Cinquante Nuances plus claires

Cinquante Nuances plus claires

Date de sortie 6 Juin 2018 (1h 46min)

 

Nationalité américain

 

Interdit aux moins de 12 ans

 

Pensant avoir laissé derrière eux les ombres du passé, les jeunes mariés Christian et Ana profitent pleinement de leur relation tortueuse et partagent une vie de luxe. Mais alors qu’Anastasia commence tout juste à s’adapter à son nouveau rôle de Madame Grey et que Christian s’ouvre finalement à elle, de nouvelles menaces viennent mettre en péril leur vie commune avant même qu’elle n’ait débuté.

Le troisième volet de la saga érotique «Cinquante Nuances plus claires» nous divise. Mièvre ou sexy ? A vous de voir.

CONTRE : très cucul. Le troisième roman d’E.L. James était le pire de la trilogie, le film suit son chemin. En pire. Alors que la saga a bâti sa réputation sur son côté sulfureux, avec cette liaison sadomaso entre Anastasia, jeune étudiante, et Christian, play-boy milliardaire, on ne compte dans ce dernier opus que cinq scènes de sexe — et encore, pas toutes sur le registre «fais-moi mal».

C’est qu’Anastasia et Christian se sont mariés au terme du deuxième volet : on lève le pied sur les parties de jambes en l’air, on réserve cravache et menottes pour les grandes occasions. Cet ultime épisode préfère se disperser dans une pseudo-intrigue policière cousue de fil blanc, avec un méchant trop vite identifié, incarné par un certain Eric Johnson : un monsieur qui a le charisme d’une porte et qui, pour compenser, surjoue en permanence. Jusqu’au ridicule.
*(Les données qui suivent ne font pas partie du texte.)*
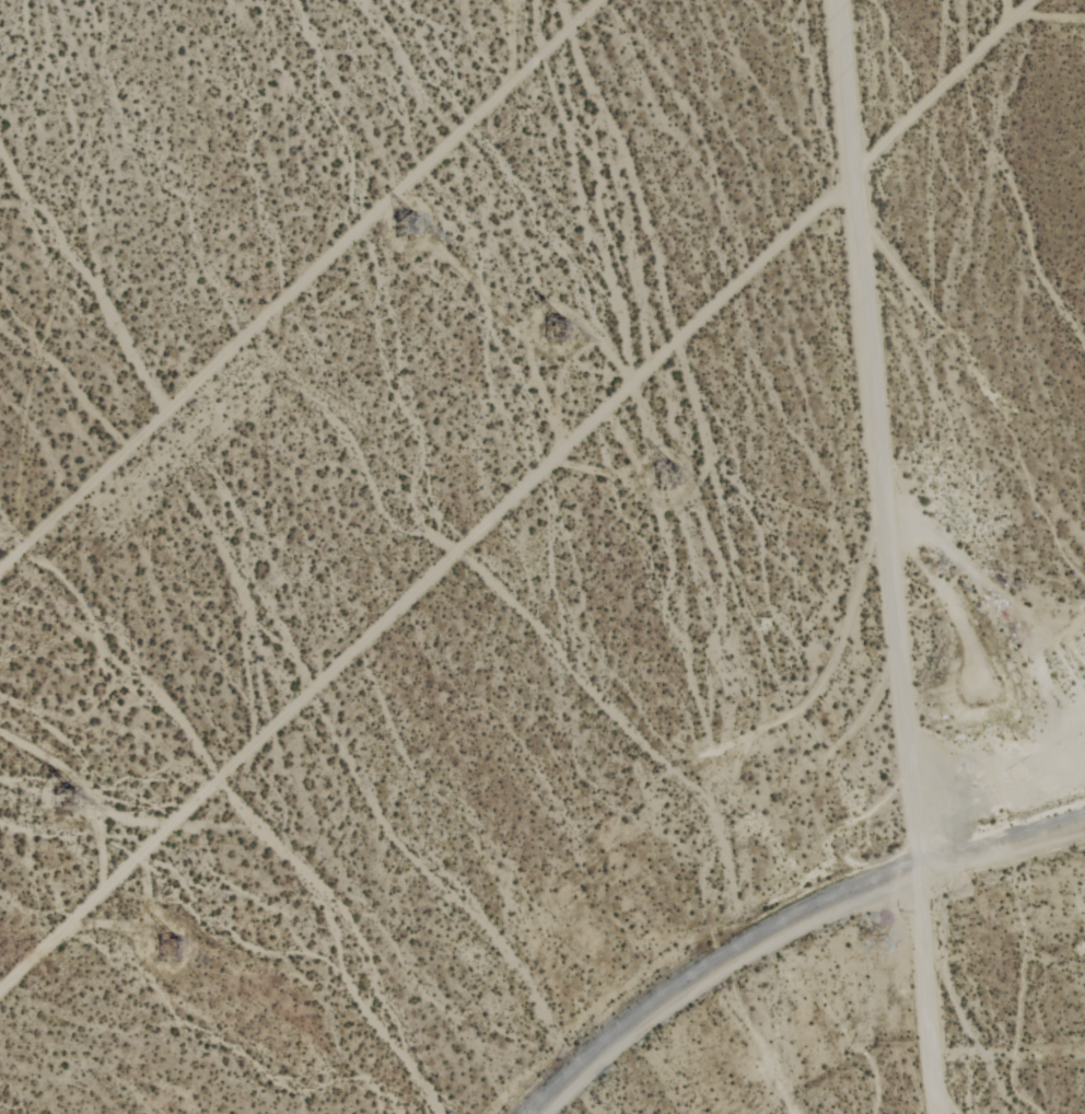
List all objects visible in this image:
power tower: (409, 216)
road: (302, 288)
power tower: (560, 333)
road: (877, 439)
power tower: (662, 481)
road: (517, 493)
power tower: (61, 802)
railway: (778, 918)
road: (792, 931)
power tower: (170, 946)
road: (925, 997)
Question charisme, on a connu Dakota Johnson et Jamie Dornan, qui campent les deux héros, mieux inspirés. A leur décharge, ils n’ont pas vraiment l’air dirigés par James Foley, réalisateur de pépites cultes («Comme un chien enragé») dans les années 1980 et qui depuis semble avoir perdu la main. Il enfile les perles sur le registre de la mièvrerie, force sur les musiques tristes pour les séquences tendues et les tubes pop pour les scènes d’action. Et nous inflige des plans comme on n’en fait plus au cinéma, tel ce zoom sur Christian Grey au piano, torse nu, qui pousse la chansonnette avec l’air affligé. Moins affligé que nous, cependant…
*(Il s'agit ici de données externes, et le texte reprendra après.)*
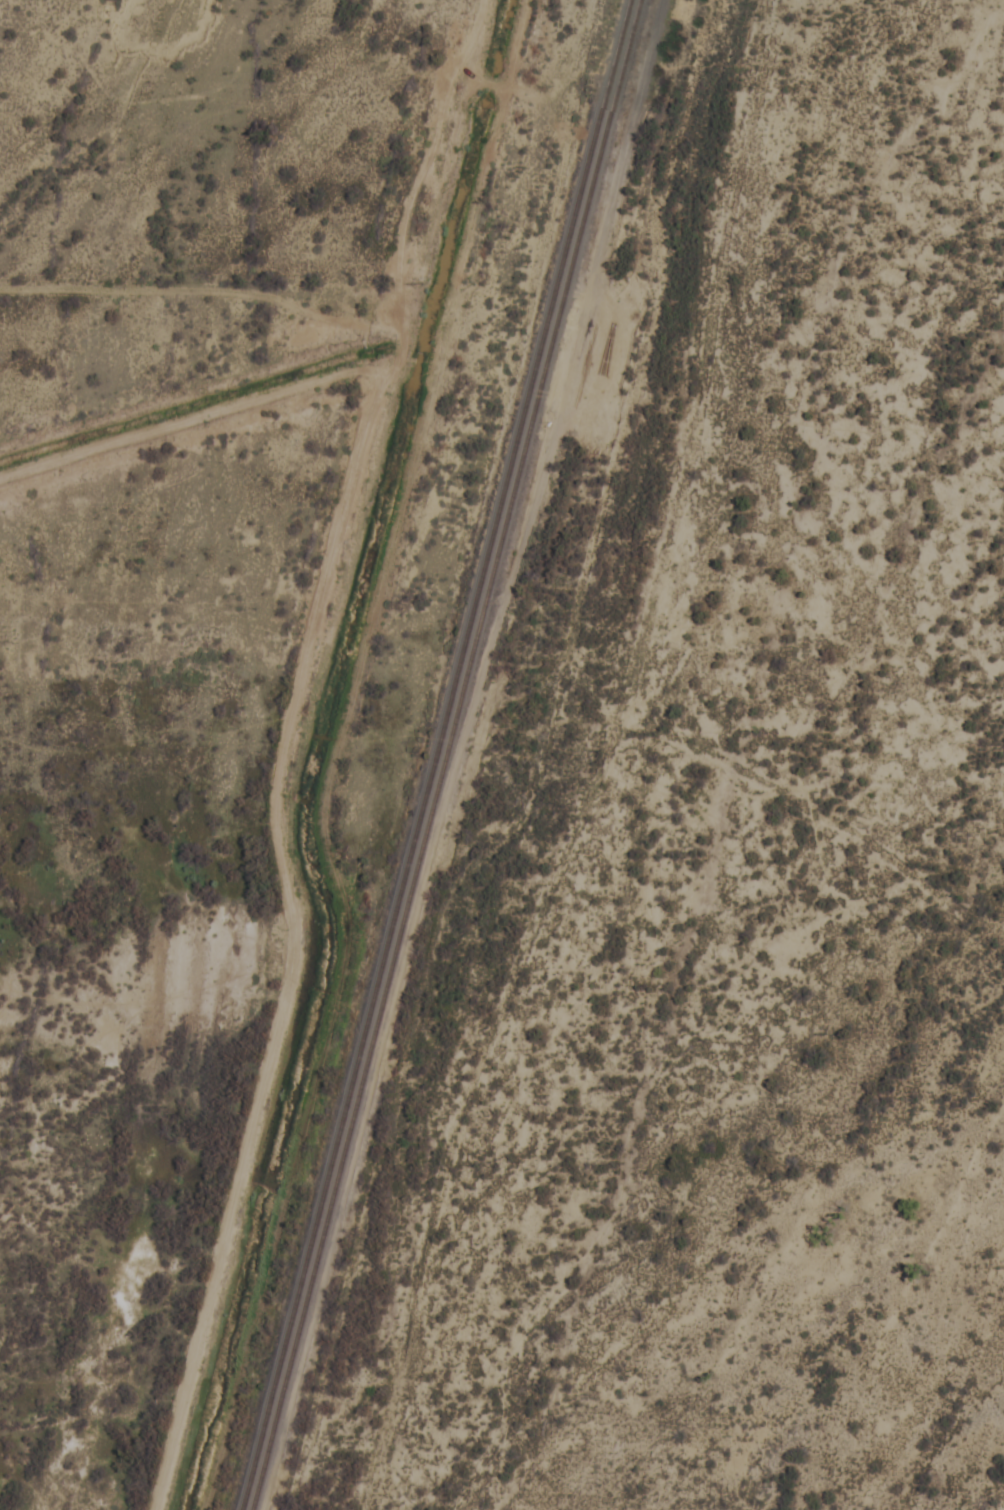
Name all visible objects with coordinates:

POUR : renversant. On aime sans nuances et sans préliminaires. Un mélange d’élégance, d’érotisme et d’action. Après le succès planétaire des deux premiers opus inspirés des romans d’E.L. James, le dernier volet de la saga, «Cinquante Nuances plus claires», se montre à la hauteur de sa réputation. Probablement le meilleur de la trilogie, ce film captivant attirera à nouveau les amoureux le soir de la Saint-Valentin et les personnes à la recherche de quelques extras dans leur ordinaire. Jamie Dornan fouette l’écran en Christian Grey plus sexy que jamais, tourmenté par ses démons et rattrapé par son passé. Plus tendre et affectueux qu’auparavant, l’homme d’affaires laisse place à un personnage touchant et attachant, dans tous les sens du terme…
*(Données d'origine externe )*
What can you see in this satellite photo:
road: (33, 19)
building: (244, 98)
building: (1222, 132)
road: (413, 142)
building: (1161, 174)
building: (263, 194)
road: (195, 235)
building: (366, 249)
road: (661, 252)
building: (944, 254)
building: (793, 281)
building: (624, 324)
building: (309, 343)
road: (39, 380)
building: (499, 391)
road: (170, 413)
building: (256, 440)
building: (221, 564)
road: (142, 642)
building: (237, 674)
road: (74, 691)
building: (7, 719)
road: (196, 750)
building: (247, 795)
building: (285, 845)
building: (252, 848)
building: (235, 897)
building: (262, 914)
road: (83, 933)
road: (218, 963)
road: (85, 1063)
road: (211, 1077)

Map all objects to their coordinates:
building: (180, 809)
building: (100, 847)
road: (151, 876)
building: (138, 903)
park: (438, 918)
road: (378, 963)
Dakota Johnson, qui incarne le rôle de l’envoûtante et sensuelle Anastasia, se révèle complètement désinhibée à l’écran, toujours prête à faire tourner autant de têtes. Tandis que sexe et passion rythment les aventures du couple le plus glamour du moment, le suspense quant aux intentions de Jack Hyde, l’ennemi des deux amants, vous poussera à regarder le film jusqu’au bout sur un rythme haletant.

«Cinquante Nuances plus claires» nous fait voyager une dernière fois au coeur de l’histoire d’amour d’un couple aux multiples facettes. Décors prestigieux, costumes et robes hyperglamours, scènes d’action et rebondissements, la bande originale et le scénario du film de James Foley sont dignes d’un cinéma américain caressant et prenant. Alors, M. et Mme Grey auront-ils droit à un happy end ? Une fin épatante qu’on vous laisse découvrir.